Comme nous l’avons vu, en effet, le désir de fonder, par-delà la mort, la continuité de l’univers, renvoie à un exposé de type historique, et cette his­toire, scandée par la faute, l’incarnation et la résur­rection finale, se révèle être celle-là même qui se donne comme objet à la foi. Un passage du fragment placé en introduction par les premiers éditeurs alle­mands est d’ailleurs parfaitement explicite sur ce point: Le gouffre qui existe entre la Révé­lation et la science, déclare Schelling, vient de ce que la première contient dès le début toutes les vérités à un degré de précision individuelle auquel notre phi­losophie, toujours flottant dans l’universel, ne pouvait pas encore venir -comme si, mise à part la brève ivresse de la phi­losophie de l’identité, notre auteur avait toujours eu l’intime conviction que la philosophie ne s’accom­plit vraiment qu’en se faisant l’exégèse d’un texte plus implicite et plus inhumain qui l’a depuis toujours devancée et qu’il identifiera à la Révélation après l’avoir cherché dans l’art.

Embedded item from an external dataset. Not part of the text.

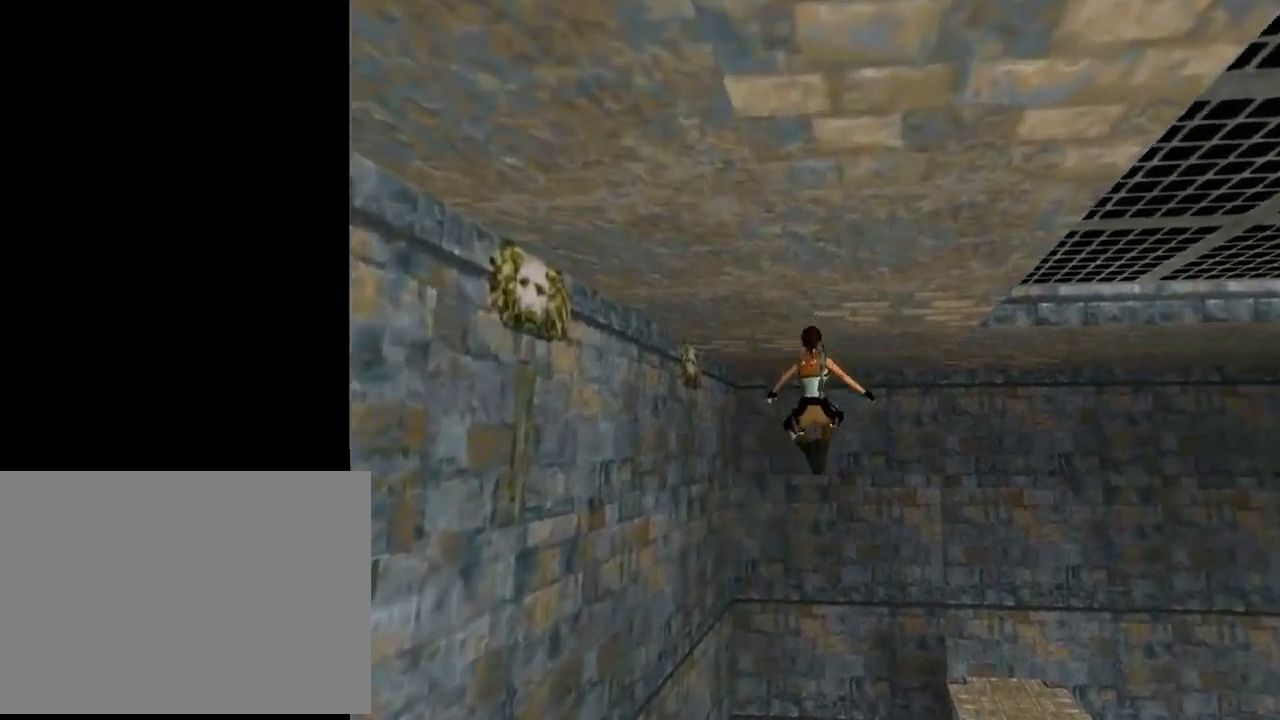
{"buttons": ["DPAD_UP", "DPAD_LEFT"], "left_stick": "center", "events": [[467, "DPAD_LEFT", "down"]]}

Entre ces deux domaines, n’y a-t-il pas du reste une secrète parenté? Tel semble bien avoir été le sentiment de Schelling, à cette heure de sa vie où sa première et sa dernière philosophie sont encore inextricablement emmêlées l’une à l’autre -et, en tout cas, c’est à la lumière de cette analogie que sont écrites les dernières pages de Clara. L’art, en effet, n’atteint-il pas son sommet lorsque l’esprit ou l’in­tention de l’artiste vient s’informer dans la matière la plus rebelle et la plus opaque (vers, marbre, onyx, émail), et n’est-ce pas là où le doux devient maître du fort (que) naît la beauté suprême?

De même, c’est précisément sur la Terre, cette frontière extrême de l’univers, où l’arbre de la création passe tout entier dans la masse et dans la corporéité que s’est pro­duit l’événement unique de l’Incarnation, comme si, dit Schelling en rapportant non sans humour une thèse de Swedenborg, le Seigneur avait choisi de naître dans le seul monde où le Verbe peut laisser une trace matérielle. Par cette descente de Dieu, l’homme, venu du plus inférieur et du plus grossier … doit, selon sa destination finale, être élevé à la plus haute et à la plus tendre spiritualité et on peut donc dire de lui ce que Schelling affirme de la Terre sa mère- qu’il unit en soi, comme Dieu, les termes les plus extrêmes de l’existence.

Carus, une nuit au Colisée

Les mêmes problèmes sont abordés sous un autre biais dans Œuvres métaphysiques, Paris, 1980, p. 197-260.